_PROMPT_
Replace each "Duck" in the material below with "Goose" and write out all of its text again with nothing else changed. Leave the pictures out.
== == ==
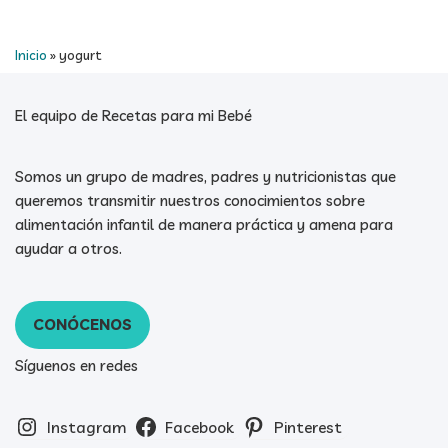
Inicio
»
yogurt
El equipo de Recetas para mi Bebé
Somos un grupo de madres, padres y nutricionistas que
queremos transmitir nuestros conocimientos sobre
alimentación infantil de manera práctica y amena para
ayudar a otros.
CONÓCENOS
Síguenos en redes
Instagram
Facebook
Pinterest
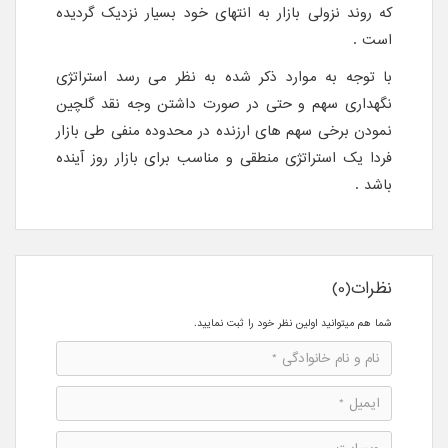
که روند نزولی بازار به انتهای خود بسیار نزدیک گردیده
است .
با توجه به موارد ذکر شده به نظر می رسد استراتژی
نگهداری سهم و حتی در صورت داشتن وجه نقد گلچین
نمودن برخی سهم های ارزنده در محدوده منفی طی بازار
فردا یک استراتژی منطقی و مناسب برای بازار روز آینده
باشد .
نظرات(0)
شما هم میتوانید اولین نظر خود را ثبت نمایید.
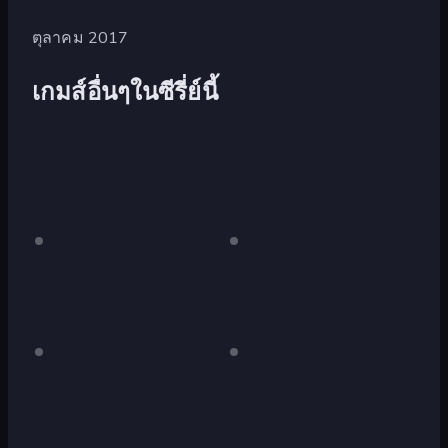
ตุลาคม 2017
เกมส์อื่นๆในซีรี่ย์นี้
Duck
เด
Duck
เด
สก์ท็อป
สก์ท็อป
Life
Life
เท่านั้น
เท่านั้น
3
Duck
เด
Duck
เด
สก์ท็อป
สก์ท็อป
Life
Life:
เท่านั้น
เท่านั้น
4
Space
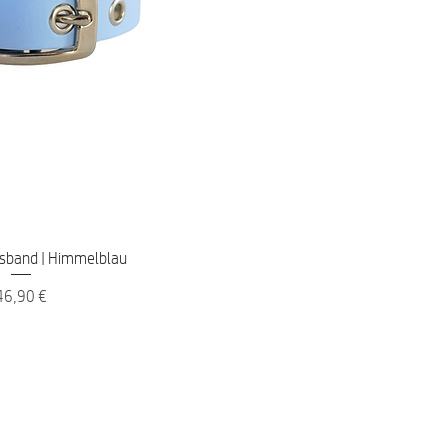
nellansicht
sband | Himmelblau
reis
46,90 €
== == ==
_SOLUTION_
Inicio
»
yogurt
El equipo de Recetas para mi Bebé
Somos un grupo de madres, padres y nutricionistas que
queremos transmitir nuestros conocimientos sobre
alimentación infantil de manera práctica y amena para
ayudar a otros.
CONÓCENOS
Síguenos en redes
Instagram
Facebook
Pinterest
که روند نزولی بازار به انتهای خود بسیار نزدیک گردیده
است .
با توجه به موارد ذکر شده به نظر می رسد استراتژی
نگهداری سهم و حتی در صورت داشتن وجه نقد گلچین
نمودن برخی سهم های ارزنده در محدوده منفی طی بازار
فردا یک استراتژی منطقی و مناسب برای بازار روز آینده
باشد .
نظرات(0)
شما هم میتوانید اولین نظر خود را ثبت نمایید.
ตุลาคม 2017
เกมส์อื่นๆในซีรี่ย์นี้
Goose
เด
Goose
เด
สก์ท็อป
สก์ท็อป
Life
Life
เท่านั้น
เท่านั้น
3
Goose
เด
Goose
เด
สก์ท็อป
สก์ท็อป
Life
Life:
เท่านั้น
เท่านั้น
4
Space
nellansicht
sband | Himmelblau
reis
46,90 €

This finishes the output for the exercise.